就这么维持着别扭姿态落地咒高,忽然发现可以自由活动了,高杉桃高兴地在操场上飞速跑了三千米。
结果硝子劈头盖脸一通诊断,把三个心情刚刚飞升的青年又一巴掌扇了回去。
“不用我说你们也应该很清楚吧?这是你们刚刚解决的那只咒灵在最后一刻降下的束缚。”
这种事情这么多年里要说一次都没遇到过,那是不可能的。
咒灵毕竟是全凭本能的生物,而它们的本能,就是攻击人类和咒术师,尤其是那些将他们祓除的咒术师。

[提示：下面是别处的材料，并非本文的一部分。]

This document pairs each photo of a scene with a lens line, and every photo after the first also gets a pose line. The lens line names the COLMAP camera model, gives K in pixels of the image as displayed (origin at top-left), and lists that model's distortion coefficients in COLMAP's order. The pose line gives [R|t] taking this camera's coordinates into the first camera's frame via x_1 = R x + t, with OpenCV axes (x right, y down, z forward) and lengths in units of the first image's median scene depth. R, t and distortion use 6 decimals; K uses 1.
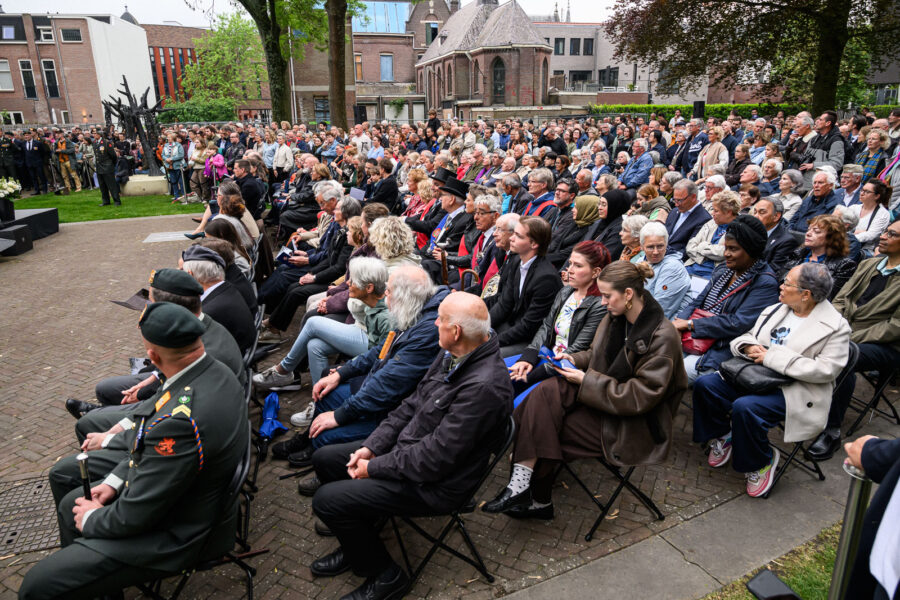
lens RADIAL K [[619.8, 0, 450.0], [0, 619.8, 300.0], [0, 0, 1]] dist [-0.010381, -0.002017]
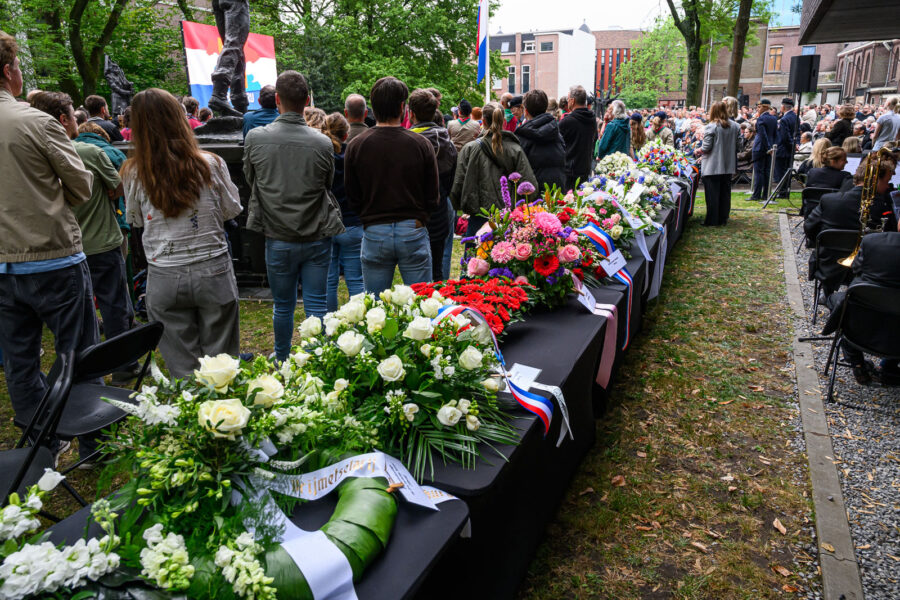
lens RADIAL K [[647.6, 0, 450.0], [0, 647.6, 300.0], [0, 0, 1]] dist [-0.005195, -0.000007]
pose [[0.818561, 0.153397, -0.553558, 0.078269], [-0.153589, 0.987045, 0.046405, 0.079084], [0.553505, 0.047035, 0.831517, -0.250091]]
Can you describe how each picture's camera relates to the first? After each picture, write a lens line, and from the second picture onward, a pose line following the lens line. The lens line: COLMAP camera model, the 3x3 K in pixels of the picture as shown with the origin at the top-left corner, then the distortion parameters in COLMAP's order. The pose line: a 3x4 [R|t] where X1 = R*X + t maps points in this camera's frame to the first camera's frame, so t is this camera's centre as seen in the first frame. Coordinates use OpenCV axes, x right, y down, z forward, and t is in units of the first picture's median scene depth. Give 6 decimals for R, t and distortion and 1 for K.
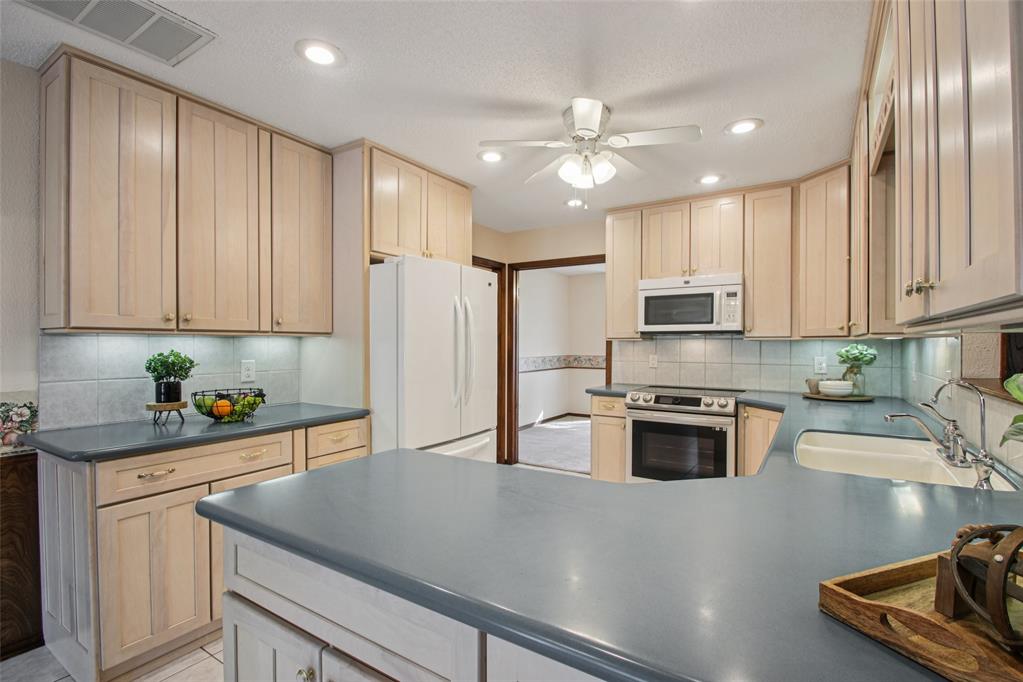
lens RADIAL K [[478.0, 0, 505.3], [0, 478.0, 349.3], [0, 0, 1]] dist [0.002760, -0.007688]
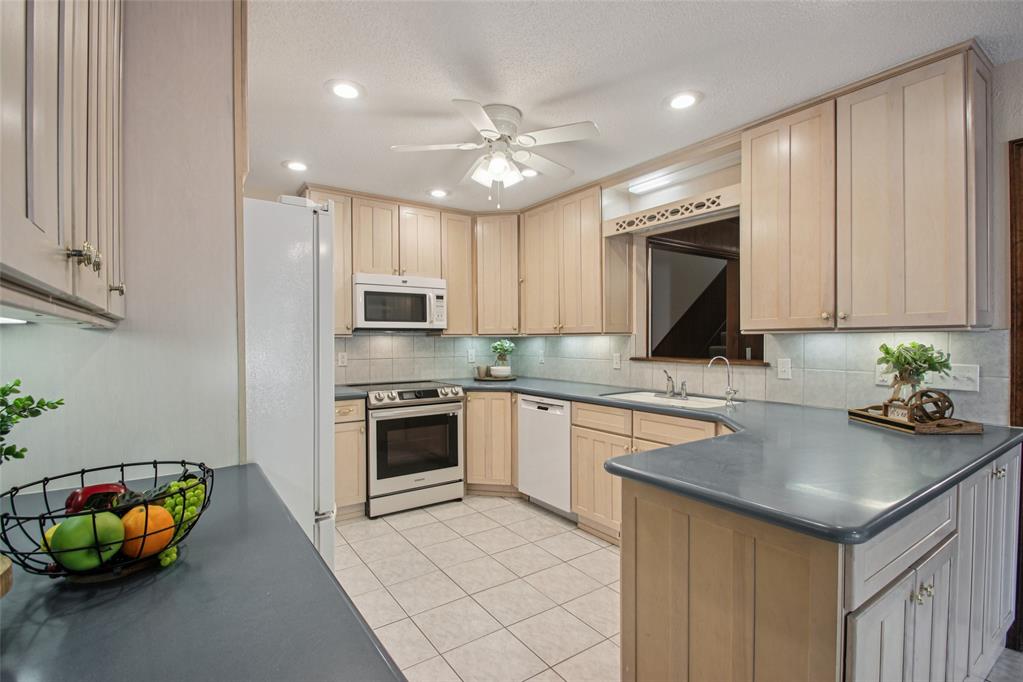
lens RADIAL K [[478.0, 0, 514.5], [0, 478.0, 349.4], [0, 0, 1]] dist [0.002760, -0.007688]
pose [[0.369304, -0.022537, 0.929035, -0.570012], [0.016334, 0.999709, 0.017759, -0.007338], [-0.929165, 0.008616, 0.369565, 0.434478]]
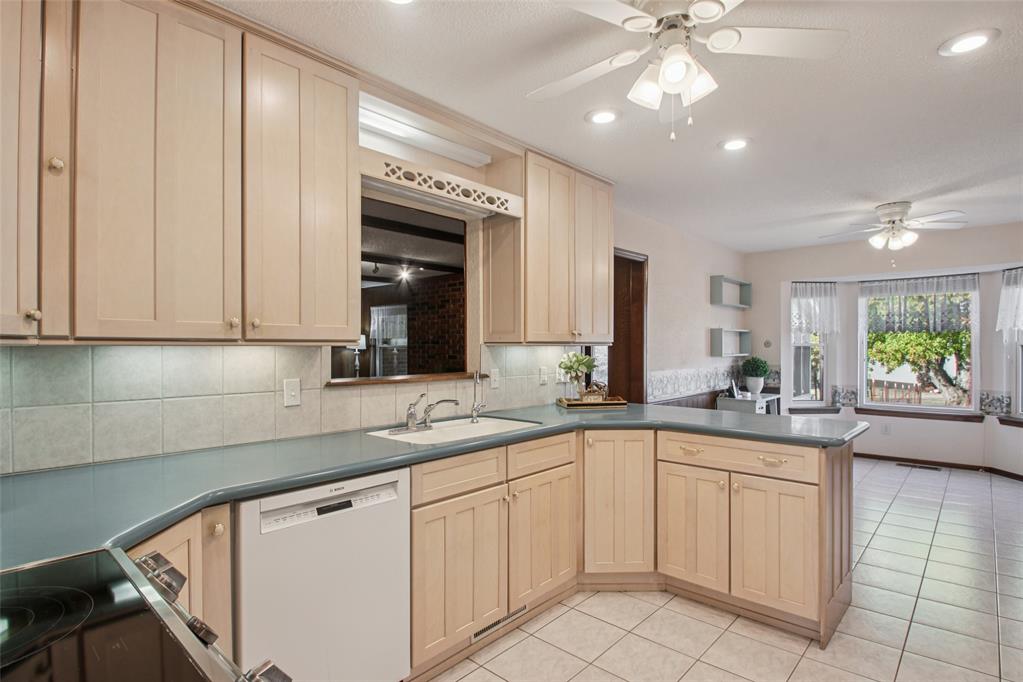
lens RADIAL K [[525.1, 0, 506.2], [0, 525.1, 348.3], [0, 0, 1]] dist [-0.000186, -0.009823]
pose [[-0.985265, 0.001896, 0.171027, 0.202189], [0.004501, 0.999880, 0.014846, -0.021794], [-0.170978, 0.015397, -0.985154, 1.273449]]
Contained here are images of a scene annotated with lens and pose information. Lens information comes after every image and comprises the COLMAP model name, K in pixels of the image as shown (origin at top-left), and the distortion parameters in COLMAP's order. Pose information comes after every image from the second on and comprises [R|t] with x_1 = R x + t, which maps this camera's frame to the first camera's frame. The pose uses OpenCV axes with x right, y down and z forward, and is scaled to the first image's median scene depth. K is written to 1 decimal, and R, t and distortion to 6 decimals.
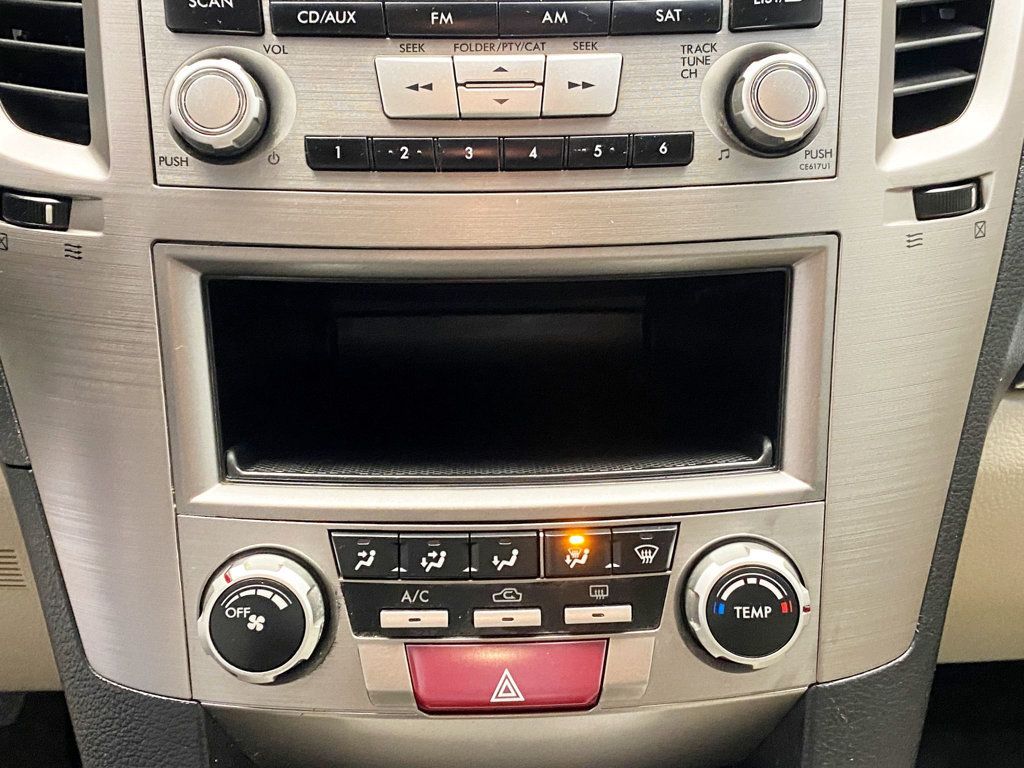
lens RADIAL K [[1236.4, 0, 502.7], [0, 1236.4, 391.9], [0, 0, 1]] dist [0.055726, 0.000000]
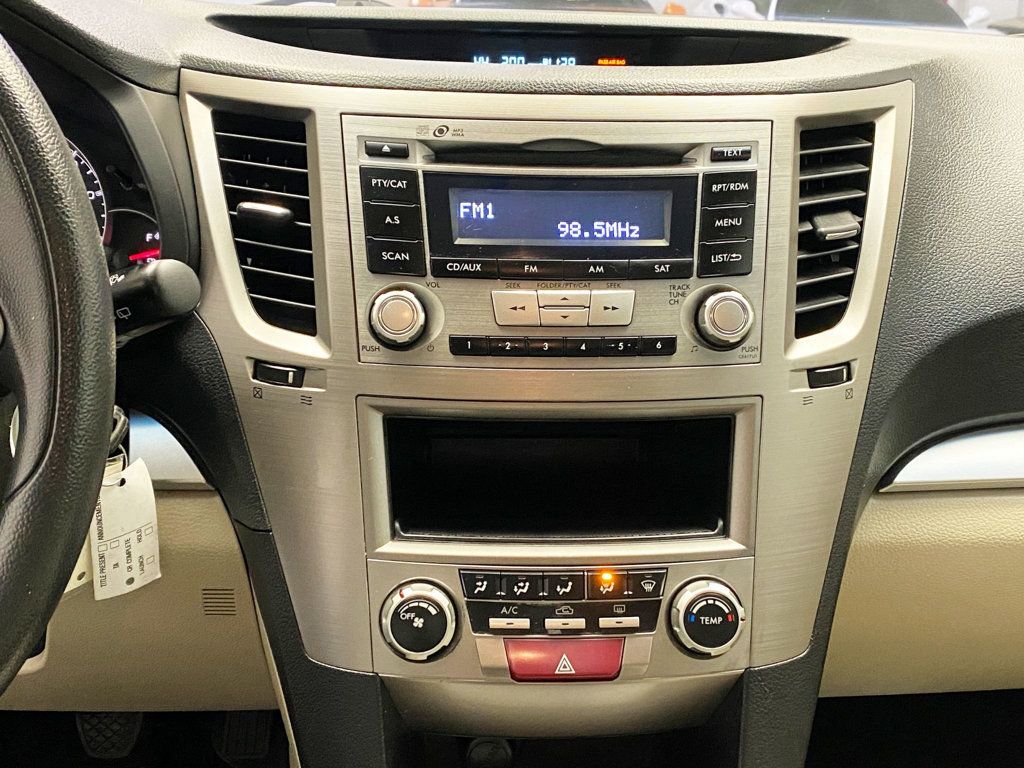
lens RADIAL K [[1236.4, 0, 536.5], [0, 1236.4, 409.2], [0, 0, 1]] dist [0.055726, 0.000000]
pose [[0.998911, 0.015530, 0.044001, -0.110897], [-0.011983, 0.996743, -0.079745, 0.028154], [-0.045096, 0.079131, 0.995844, -0.671470]]
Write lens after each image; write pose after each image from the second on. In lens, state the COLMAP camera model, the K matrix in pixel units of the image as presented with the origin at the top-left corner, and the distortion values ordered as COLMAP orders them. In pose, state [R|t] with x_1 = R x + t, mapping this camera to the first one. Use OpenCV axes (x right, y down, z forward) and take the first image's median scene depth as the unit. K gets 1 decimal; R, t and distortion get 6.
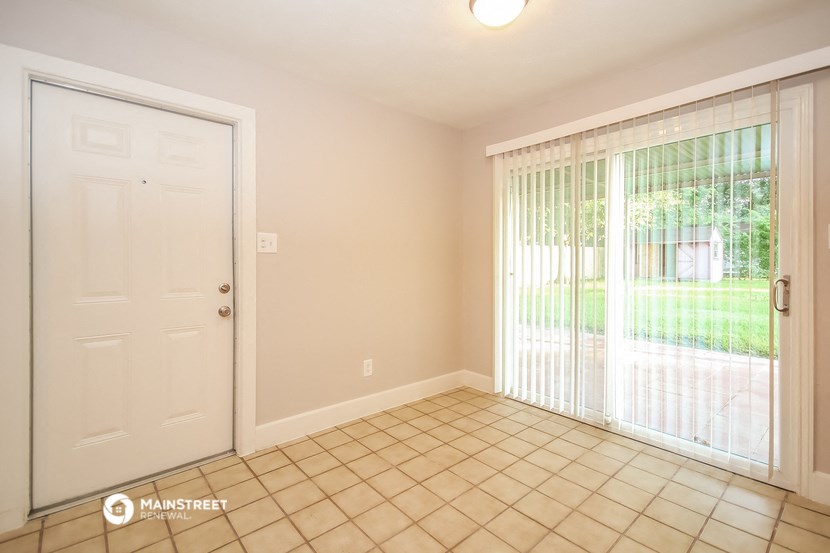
lens RADIAL K [[357.2, 0, 417.3], [0, 357.2, 270.0], [0, 0, 1]] dist [-0.013800, -0.000604]
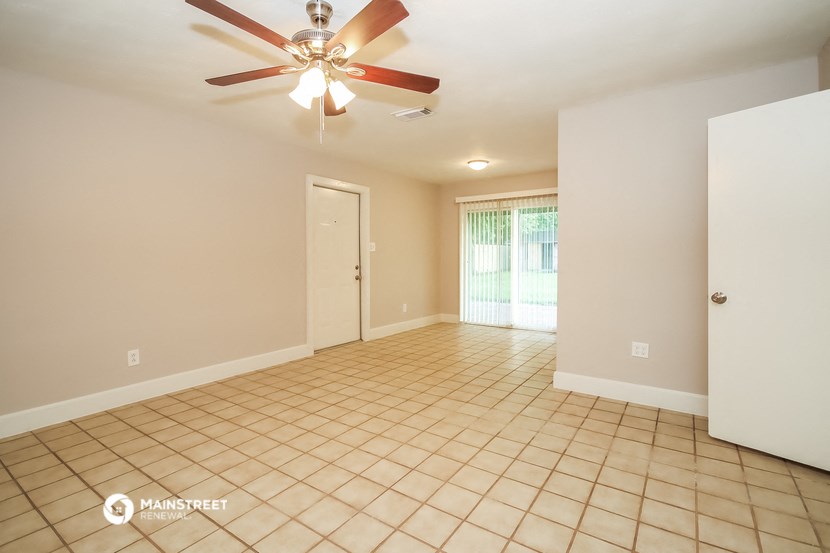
lens RADIAL K [[399.2, 0, 416.6], [0, 399.2, 269.7], [0, 0, 1]] dist [0.002203, 0.000331]
pose [[0.967136, -0.005991, 0.254189, -0.639365], [0.002694, 0.999908, 0.013315, 0.025827], [-0.254245, -0.012193, 0.967063, -1.195926]]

什么临终悔改、原地坐化、意识到自己的错误并甘心灰飞烟灭之类的神话故事,怎么也得发生在有思维、有情感、有记忆的人类身上才对吧?
因此跟咒灵讲什么度化、超度之类的理论是行不通的。
这种事哪怕是五条悟,一年也能遇上个一两次,只不过那些单独施加在他本人身上的诅咒,实在很轻易就能摆脱。
现在多了两个人,一下就变得莫名棘手起来。
夏油怀抱一丝期望:“硝子……真的一点办法都没有了吗?”
硝子敏锐从他措辞和表情里意识到对自己专业水平的不甚尊敬:“什么意思?你觉得我在故意夸大难度?我凭什么?”
又笑起来,显然不怀好意:“夏油,不相信的话,你大可以试试啊。”
说来也巧,三人遇上这桩事,正好是个小长假的前夕,学校里除了还躺着的三个女孩之外没有其他人。
说试就试,一个医生领着三个病患来到操场上。
限制距离在校舍的走廊里已经成功测试出来,人身自由确实已经不受限制,哪怕距离超过十米也能活动自如。